Ellen Ugelvik, Piano

Riccardo Minasi, Conductor

Ensemble Resonanz

Idea & dramaturgy: Clemens K. Thomas & Ensemble Resonanz

Today, we encounter untouched nature only in Netflix documentaries. The links between the climate crisis and biodiversity loss are complex. Is it at all possible to program Beethoven's Pastorale and seriously make a connection with today's destruction of nature?

No. When Kristine Tjøgersen's piano concerto meets Beethoven’s Pastorale, there are 211 years and 1,270 km as the crow flies between those two images of nature. But both works idealize nature. They depict a constructed nature, in all its beauty and grandeur. The reality of man-made crisis, habitat loss, destruction: It is missing.
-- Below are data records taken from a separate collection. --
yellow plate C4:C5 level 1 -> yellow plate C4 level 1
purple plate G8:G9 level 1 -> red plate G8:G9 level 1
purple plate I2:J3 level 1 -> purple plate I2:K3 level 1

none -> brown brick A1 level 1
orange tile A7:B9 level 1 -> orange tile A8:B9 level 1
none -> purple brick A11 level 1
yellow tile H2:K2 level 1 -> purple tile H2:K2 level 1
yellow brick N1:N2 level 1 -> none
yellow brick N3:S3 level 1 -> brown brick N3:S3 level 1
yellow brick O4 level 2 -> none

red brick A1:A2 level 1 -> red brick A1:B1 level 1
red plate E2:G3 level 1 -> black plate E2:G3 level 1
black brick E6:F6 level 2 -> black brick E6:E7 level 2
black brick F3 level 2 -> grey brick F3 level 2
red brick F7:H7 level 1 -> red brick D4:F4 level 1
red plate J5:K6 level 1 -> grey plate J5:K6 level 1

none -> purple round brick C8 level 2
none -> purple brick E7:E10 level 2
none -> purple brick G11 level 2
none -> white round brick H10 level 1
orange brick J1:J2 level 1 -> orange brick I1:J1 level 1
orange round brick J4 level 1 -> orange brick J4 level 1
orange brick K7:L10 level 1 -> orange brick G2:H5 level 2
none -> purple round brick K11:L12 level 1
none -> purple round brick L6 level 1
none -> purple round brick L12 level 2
It is precisely the absence of the crisis that makes us feel it. Perhaps even more clearly, more emotionally. The beautiful, ideal world - it is, after all, a constructed idyll for which we long painfully.

Program

Kristine Tjøgersen, Piano Concerto (2019)

Ludwig van Beethoven, Symphony Nr. 6 F-Major op 68 »Pastorale«

»Constructing Nature« - Beethoven’s 6th Symphony

 
Piano Concerto - Kristine Tjøgersen
00:00/30:51

Scene at the ›Schreiberbach‹

According to a description by Beethoven's secretary, the »Scene at the Creek« from the Sixth Symphony is supposed to have been composed along the ›Schreiberbach‹, a short stream that rises in the Vienna forest and flows into the Danube after four kilometers in Vienna-Nussdorf. However, it can be assumed that Beethoven composed the symphony at his desk. And because of threatening floods, the little stream became a canal at the end of the 19th century. The ›Schreiberbach‹ can be understood as a metaphor: For the romantically transfiguring Beethoven reception, for the natural idyll conceived at the desk, for the danger tamed by man. How pretty Beethoven's music sounds! It only tells less about the creek, but much more about us and how much the »untouched« nature touches us.
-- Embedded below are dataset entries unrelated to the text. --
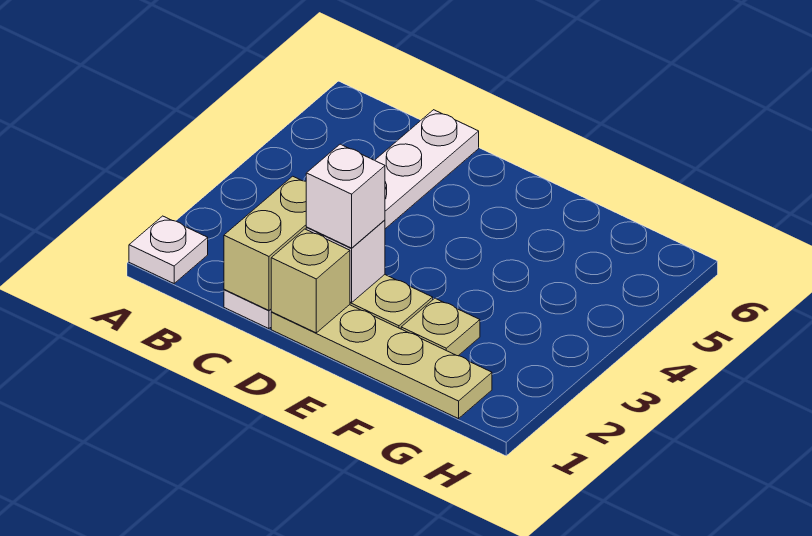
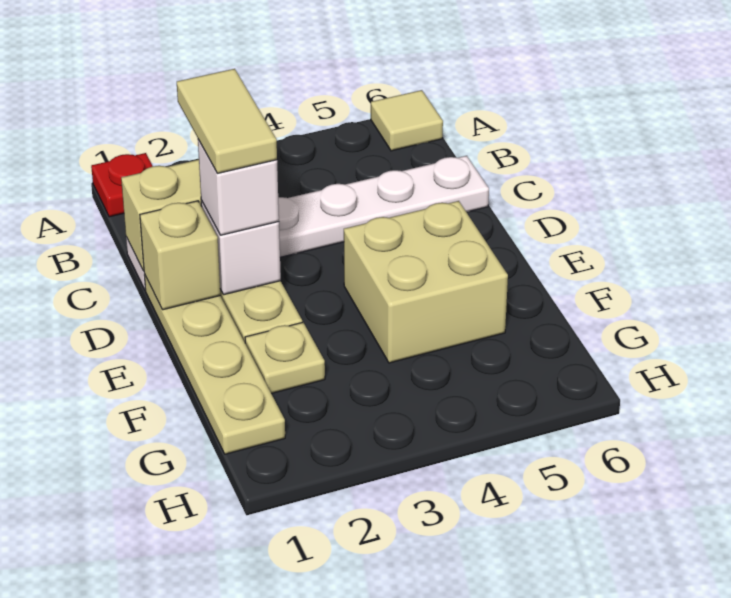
white plate A1 level 1 -> red plate A1 level 1
none -> tan tile A6 level 1
none -> tan tile C2:D2 level 4
none -> tan brick E4:F5 level 1

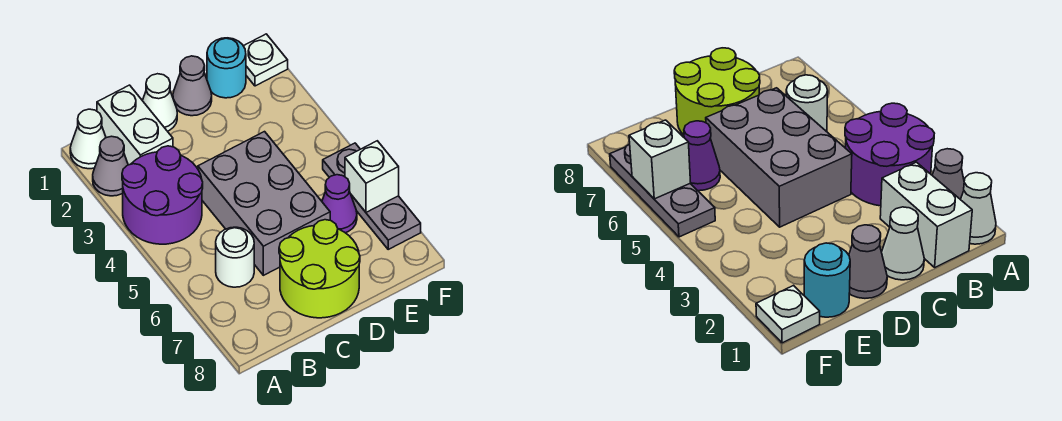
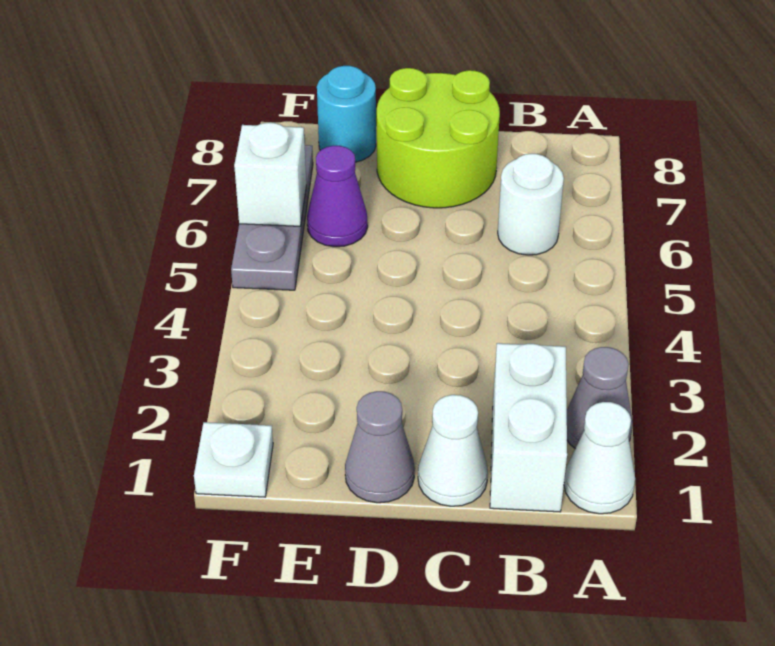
purple round brick A3:B4 level 1 -> none
grey brick C4:D6 level 1 -> none
cyan round brick E1 level 1 -> cyan round brick E8 level 1

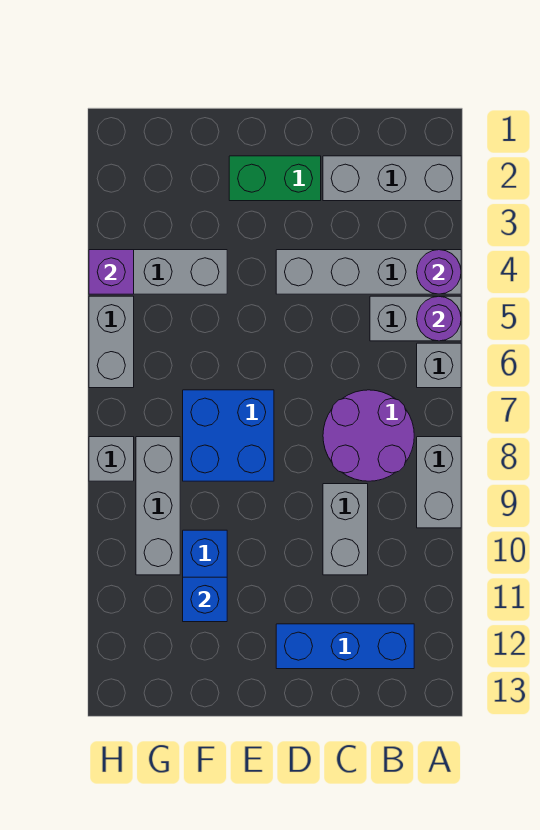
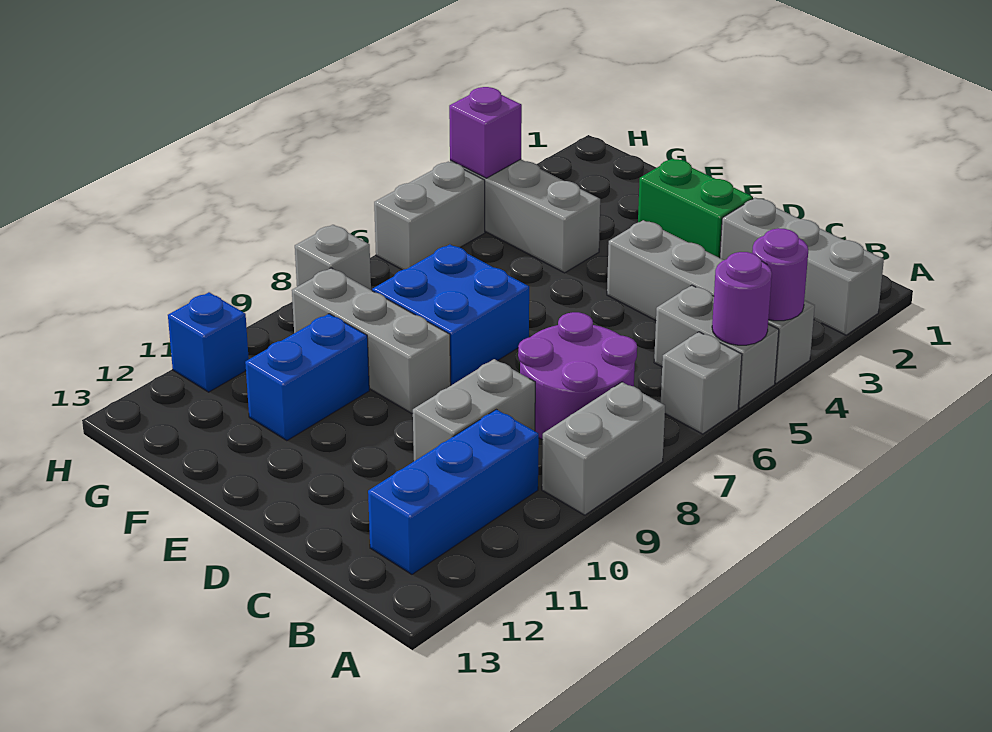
blue brick B12:D12 level 1 -> blue brick B10:B12 level 1
blue brick F11 level 2 -> blue brick H11 level 1
grey brick G8:G10 level 1 -> grey brick E9:G9 level 1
Spruce forest in Tjodalyng

Summer 2019 on the south coast of Norway: Norwegian composer Kristine Tjøgersen makes audio recordings in a spruce forest in Tjodalyng, at different times of the day and night. She is looking for sounds, ambient sounds that we often overlook. She slows down the recordings of insects, birds, leaves, water, and creaking trees several times and transcribes them. Eventually, these transcriptions become the material for her piano concerto, in which the pianist builds a miniature forest in the grand piano and films it with a live camera. The pianist as demiurge, as creator. And how pretty these little trees look in the piano! As with Beethoven, this is an idealized nature. Only, through the artifice of miniaturization, Tjøgersen's forest in the piano is visibly man-made and as such: harmless. It does not hide its artificial nature. In the contrary, it reveals: I do not exist. I am a product of your imagination!